Can Whiplash Trigger a Chronic Pain Condition/Disorder?

The simple answer to this question is yes. It has long been established that chronic pain can arise out of a single event, be it a physical injury or an extreme reaction to a stressful event. It is understandable that someone would obtain a diagnosis of whiplash associated disorder if they had recently been in a road traffic accident. In the majority of cases, symptoms resolve either on their own over a relatively short period of time with following some physical therapy and pain relief.

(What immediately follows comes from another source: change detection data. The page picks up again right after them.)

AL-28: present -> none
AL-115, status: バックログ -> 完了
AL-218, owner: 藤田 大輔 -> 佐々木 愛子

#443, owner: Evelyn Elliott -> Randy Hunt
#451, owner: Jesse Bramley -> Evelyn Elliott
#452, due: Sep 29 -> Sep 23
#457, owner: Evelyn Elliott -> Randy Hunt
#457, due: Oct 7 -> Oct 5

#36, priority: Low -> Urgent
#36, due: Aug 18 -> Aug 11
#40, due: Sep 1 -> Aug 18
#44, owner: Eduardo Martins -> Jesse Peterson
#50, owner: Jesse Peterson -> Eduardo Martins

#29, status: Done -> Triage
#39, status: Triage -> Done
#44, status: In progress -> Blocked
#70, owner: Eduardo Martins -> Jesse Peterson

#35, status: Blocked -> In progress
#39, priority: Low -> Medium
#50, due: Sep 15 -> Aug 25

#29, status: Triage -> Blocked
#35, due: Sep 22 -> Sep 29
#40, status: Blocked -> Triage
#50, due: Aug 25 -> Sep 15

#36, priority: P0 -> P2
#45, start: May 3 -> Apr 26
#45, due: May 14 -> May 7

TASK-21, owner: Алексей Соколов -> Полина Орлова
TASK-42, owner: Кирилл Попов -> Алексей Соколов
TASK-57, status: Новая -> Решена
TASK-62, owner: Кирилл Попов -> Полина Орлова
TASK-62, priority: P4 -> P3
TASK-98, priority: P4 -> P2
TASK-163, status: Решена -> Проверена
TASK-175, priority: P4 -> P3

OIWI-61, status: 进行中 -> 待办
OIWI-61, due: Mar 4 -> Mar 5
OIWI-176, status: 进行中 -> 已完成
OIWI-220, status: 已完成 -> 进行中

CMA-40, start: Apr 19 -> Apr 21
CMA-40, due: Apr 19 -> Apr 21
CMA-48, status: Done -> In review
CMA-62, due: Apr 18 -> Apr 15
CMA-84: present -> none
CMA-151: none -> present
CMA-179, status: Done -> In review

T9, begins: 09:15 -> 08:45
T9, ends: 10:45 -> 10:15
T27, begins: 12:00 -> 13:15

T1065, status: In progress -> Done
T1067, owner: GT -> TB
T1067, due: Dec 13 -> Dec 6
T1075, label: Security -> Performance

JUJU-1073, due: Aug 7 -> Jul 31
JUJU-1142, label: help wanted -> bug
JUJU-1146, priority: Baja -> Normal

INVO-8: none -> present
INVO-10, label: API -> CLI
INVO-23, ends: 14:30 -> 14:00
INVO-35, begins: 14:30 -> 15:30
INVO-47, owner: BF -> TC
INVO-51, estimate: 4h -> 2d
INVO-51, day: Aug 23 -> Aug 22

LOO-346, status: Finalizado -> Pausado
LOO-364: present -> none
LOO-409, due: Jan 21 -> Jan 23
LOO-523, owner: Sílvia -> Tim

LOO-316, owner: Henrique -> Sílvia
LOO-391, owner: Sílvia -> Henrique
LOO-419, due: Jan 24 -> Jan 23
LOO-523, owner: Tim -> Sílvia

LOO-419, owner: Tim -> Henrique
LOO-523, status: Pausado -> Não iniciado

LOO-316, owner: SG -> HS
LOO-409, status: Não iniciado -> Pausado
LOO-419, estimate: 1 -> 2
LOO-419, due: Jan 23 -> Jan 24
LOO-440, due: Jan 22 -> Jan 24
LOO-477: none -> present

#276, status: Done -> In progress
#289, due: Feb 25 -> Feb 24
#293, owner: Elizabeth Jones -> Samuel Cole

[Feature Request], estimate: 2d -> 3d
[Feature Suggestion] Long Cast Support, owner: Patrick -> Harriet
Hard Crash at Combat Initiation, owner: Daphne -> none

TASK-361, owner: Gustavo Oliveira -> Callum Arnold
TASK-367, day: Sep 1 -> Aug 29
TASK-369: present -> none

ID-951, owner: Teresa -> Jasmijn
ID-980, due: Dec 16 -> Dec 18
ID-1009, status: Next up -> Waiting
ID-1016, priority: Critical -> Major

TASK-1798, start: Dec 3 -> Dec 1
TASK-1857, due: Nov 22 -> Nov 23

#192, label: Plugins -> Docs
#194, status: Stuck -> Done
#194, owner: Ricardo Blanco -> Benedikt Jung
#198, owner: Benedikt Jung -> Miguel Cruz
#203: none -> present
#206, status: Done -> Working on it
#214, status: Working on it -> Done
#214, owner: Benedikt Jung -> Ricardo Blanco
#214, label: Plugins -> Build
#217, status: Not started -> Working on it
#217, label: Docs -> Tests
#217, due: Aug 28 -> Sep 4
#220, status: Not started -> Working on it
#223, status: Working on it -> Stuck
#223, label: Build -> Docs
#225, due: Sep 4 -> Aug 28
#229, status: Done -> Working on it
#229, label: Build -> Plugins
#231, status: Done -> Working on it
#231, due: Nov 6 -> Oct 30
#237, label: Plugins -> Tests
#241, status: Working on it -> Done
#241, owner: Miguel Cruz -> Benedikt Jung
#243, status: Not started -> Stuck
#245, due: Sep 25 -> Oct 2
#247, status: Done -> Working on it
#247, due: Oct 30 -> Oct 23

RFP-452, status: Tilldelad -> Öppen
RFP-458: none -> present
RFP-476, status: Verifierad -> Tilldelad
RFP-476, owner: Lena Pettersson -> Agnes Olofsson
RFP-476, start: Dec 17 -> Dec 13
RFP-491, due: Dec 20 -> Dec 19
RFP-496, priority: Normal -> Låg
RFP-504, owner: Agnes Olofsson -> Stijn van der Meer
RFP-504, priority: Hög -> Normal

When symptoms persist beyond 3 months of the initial injury, the medical profession would describe such symptoms as chronic in nature.

What should I do if I suspect I have whiplash after a car accident?

If you suspect you have whiplash after a car accident, it's important to seek medical attention promptly. Follow your doctor's advice for treatment and document your symptoms and medical treatment for potential use in a compensation claim.

You may also seek assistance from a physiotherapist, chiropractor or a therapist who can assess and assist your daily pain management. 

Can I claim compensation for whiplash after a car accident?

Yes, you may be entitled to claim compensation for whiplash injuries sustained in a car accident if the accident was caused by the negligence of another party. 

How long does it take to recover from whiplash?

The recovery time for whiplash can vary depending on the severity of the injury and individual factors. While some people may recover within a few weeks with rest and conservative treatment, others may experience symptoms for several months or longer.  

Where whiplash does not resolve, this may result in a chronic pain condition which will need to be assessed by a different medical expert.

What evidence do I need to support a whiplash compensation claim?

To support a whiplash compensation claim, it's important to gather evidence such as medical records documenting your diagnosis and treatment, receipts for medical expenses, witness statements, and any documentation related to the accident.

It is important to keep any receipts for expenses. 

Do I need a solicitor for a whiplash claim?

While you are not required to hire a solicitor to pursue a whiplash claim, particularly in view of the latest Official Injury Claim portal introduced by the government, having legal representation can be beneficial. 

A solicitor can handle the legal aspects of your claim, negotiate with insurance companies on your behalf, and ensure you receive fair compensation.

What if the insurance company disputes my whiplash claim?

If the insurance company disputes your whiplash claim, the circumstances of your injuries are reviewed and considered alongside any liability issues they have raised.  These will be discussed with you, and you will be advised accordingly. 

Can I claim compensation for ongoing pain and suffering from whiplash?

Yes, you may be able to claim compensation for ongoing pain and suffering resulting from whiplash. Compensation can also cover other losses such as medical expenses, loss of earnings, and any future treatment or rehabilitation costs associated with your injury.

Medical evidence will be required to consider your ongoing symptoms.